__PROBLEM DETAILS__
In the records, render the lines as a JSON list of strings, one string per line and no blank lines. Begin at the line that contains "right hip: (275, 149, 3)" and stop after the line that contains "left shoulder: (337, 86, -16)".
*** Opening of MATERIALS PROVIDED ***
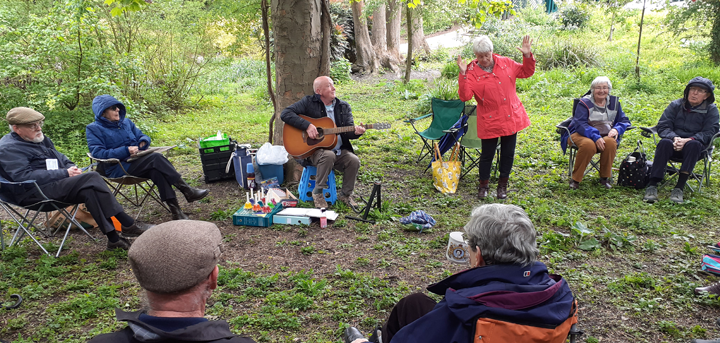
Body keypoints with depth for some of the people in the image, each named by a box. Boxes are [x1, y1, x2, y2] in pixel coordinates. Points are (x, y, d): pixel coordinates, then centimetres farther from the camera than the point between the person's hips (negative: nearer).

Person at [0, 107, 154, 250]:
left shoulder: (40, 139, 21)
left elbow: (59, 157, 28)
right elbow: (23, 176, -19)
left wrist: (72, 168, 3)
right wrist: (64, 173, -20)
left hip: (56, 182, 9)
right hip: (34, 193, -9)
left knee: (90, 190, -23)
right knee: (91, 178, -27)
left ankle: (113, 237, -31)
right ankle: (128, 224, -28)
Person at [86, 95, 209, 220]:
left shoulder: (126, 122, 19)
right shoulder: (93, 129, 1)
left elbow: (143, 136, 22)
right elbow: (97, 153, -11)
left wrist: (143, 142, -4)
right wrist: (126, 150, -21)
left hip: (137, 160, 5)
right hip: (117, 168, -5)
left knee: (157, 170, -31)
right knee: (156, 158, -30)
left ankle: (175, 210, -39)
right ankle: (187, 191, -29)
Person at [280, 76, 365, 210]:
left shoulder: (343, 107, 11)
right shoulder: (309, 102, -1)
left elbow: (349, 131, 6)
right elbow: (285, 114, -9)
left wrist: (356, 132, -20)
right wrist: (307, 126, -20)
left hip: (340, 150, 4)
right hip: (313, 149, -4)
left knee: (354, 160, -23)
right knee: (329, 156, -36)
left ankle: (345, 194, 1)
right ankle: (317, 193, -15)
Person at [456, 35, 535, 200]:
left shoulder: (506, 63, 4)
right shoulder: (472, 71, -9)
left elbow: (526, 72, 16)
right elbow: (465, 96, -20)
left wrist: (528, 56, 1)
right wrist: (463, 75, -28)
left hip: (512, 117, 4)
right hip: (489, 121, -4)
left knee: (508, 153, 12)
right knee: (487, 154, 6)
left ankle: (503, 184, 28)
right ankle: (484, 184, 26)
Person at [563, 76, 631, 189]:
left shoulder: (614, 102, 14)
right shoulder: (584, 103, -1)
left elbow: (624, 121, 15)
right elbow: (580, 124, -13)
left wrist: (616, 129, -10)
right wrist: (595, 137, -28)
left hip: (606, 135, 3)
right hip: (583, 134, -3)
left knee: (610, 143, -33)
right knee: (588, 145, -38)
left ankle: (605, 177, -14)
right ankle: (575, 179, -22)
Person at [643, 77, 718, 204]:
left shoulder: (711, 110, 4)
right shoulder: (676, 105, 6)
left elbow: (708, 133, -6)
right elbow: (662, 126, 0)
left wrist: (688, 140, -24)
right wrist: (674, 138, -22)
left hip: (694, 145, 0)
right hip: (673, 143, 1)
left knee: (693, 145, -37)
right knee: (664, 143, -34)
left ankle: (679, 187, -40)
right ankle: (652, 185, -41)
*** Close of MATERIALS PROVIDED ***
*** Opening of MATERIALS PROVIDED ***
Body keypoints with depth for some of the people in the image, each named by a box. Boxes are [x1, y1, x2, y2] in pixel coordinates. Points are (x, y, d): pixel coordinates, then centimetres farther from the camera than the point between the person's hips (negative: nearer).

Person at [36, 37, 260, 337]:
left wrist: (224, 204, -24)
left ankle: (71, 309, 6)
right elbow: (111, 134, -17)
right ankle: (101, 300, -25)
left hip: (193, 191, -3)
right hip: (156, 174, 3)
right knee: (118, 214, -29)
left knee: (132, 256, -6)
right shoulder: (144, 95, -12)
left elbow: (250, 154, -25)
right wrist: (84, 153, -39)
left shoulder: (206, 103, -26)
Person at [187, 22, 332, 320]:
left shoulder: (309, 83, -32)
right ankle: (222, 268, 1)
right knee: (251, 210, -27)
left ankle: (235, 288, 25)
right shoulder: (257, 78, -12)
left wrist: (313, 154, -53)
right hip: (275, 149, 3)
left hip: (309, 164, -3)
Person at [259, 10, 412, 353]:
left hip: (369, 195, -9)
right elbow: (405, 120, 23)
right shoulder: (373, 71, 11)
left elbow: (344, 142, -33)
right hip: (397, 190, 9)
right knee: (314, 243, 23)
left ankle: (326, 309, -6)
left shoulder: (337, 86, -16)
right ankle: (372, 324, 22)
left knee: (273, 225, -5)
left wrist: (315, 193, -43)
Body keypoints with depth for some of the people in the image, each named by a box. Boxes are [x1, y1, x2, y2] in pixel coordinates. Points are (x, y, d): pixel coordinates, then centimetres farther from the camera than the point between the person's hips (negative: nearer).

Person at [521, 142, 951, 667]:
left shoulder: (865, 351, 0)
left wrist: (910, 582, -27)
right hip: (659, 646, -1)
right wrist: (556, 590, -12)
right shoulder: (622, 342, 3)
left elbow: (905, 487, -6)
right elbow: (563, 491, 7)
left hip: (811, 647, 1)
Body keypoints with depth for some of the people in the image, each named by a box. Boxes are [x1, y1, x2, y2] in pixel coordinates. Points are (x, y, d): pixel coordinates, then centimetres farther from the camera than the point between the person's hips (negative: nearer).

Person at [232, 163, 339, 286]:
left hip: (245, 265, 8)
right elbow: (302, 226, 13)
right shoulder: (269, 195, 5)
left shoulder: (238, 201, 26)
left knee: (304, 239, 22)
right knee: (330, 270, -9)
*** Close of MATERIALS PROVIDED ***
*** Opening of MATERIALS PROVIDED ***
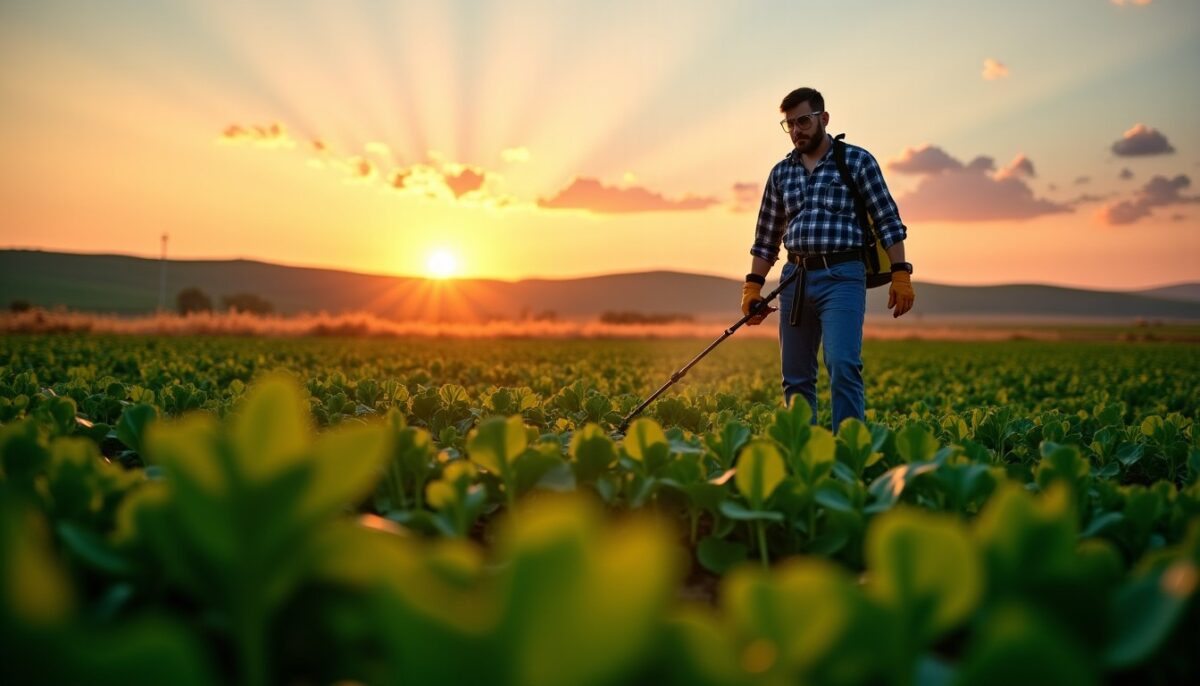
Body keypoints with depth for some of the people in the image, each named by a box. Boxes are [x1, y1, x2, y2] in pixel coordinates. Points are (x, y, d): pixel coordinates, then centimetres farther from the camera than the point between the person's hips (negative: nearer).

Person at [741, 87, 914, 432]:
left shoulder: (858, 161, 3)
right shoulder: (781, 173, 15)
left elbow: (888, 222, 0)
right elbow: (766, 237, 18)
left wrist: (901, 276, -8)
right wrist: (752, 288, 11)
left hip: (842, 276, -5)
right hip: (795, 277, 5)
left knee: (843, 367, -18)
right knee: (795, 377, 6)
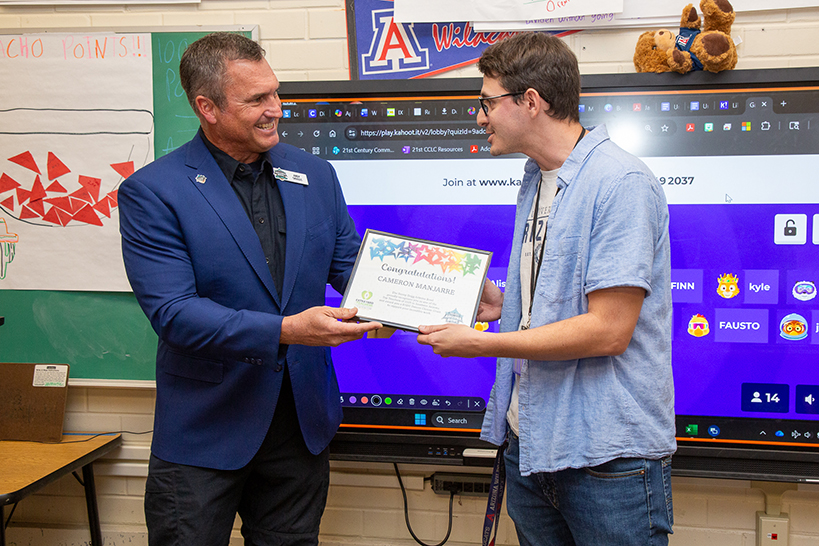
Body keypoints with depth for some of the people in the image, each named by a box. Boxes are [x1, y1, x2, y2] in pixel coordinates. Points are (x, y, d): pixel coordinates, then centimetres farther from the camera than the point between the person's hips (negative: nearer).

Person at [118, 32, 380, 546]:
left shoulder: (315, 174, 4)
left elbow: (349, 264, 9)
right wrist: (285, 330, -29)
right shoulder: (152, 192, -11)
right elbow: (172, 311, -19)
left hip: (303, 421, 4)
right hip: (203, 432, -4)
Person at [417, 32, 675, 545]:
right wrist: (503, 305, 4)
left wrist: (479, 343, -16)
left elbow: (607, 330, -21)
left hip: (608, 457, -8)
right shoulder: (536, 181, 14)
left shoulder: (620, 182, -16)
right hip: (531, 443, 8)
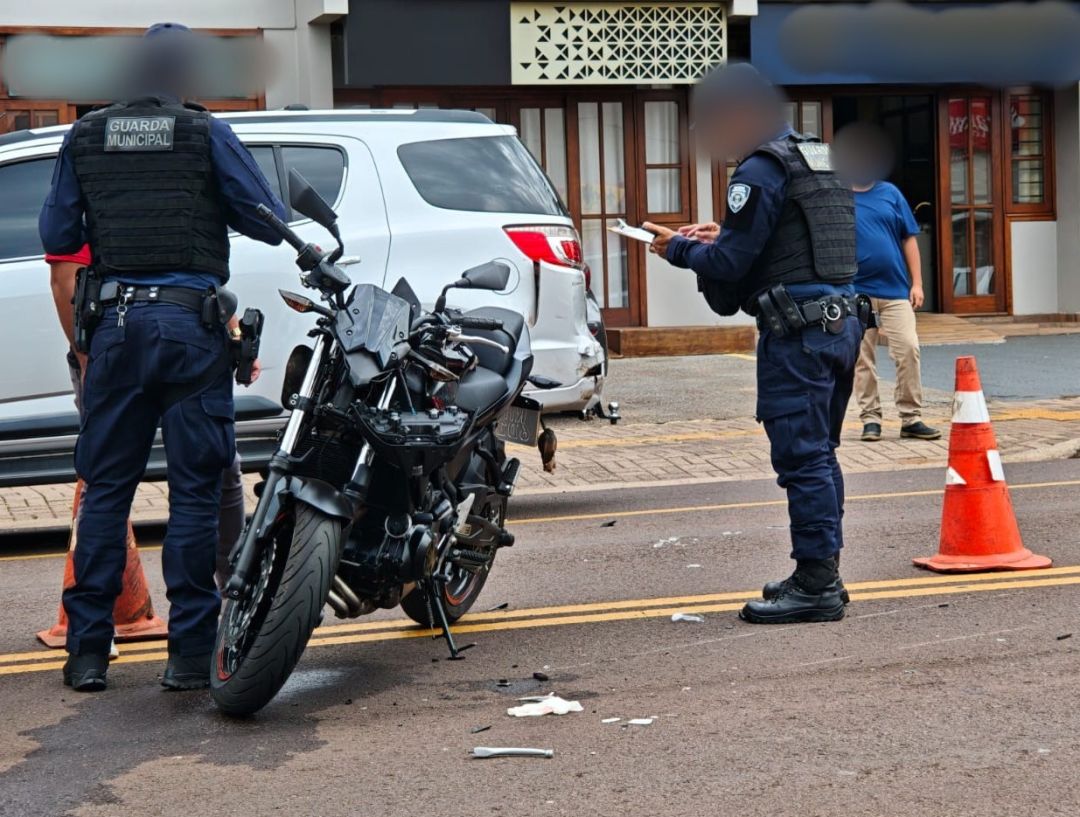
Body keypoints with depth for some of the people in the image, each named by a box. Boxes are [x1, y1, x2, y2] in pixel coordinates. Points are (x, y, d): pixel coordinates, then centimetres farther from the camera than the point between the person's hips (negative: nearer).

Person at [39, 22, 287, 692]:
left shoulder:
*** Close of MATERIALS PROVIDED ***
__EXERCISE SOLUTION__
[
  "right hip: (275, 149, 3)",
  "left hip: (309, 164, -3)",
  "Person at [259, 10, 412, 353]:",
  "left hip: (369, 195, -9)",
  "right elbow: (405, 120, 23)",
  "right shoulder: (373, 71, 11)",
  "left elbow: (344, 142, -33)",
  "right hip: (397, 190, 9)",
  "right knee: (314, 243, 23)",
  "left ankle: (326, 309, -6)",
  "left shoulder: (337, 86, -16)"
]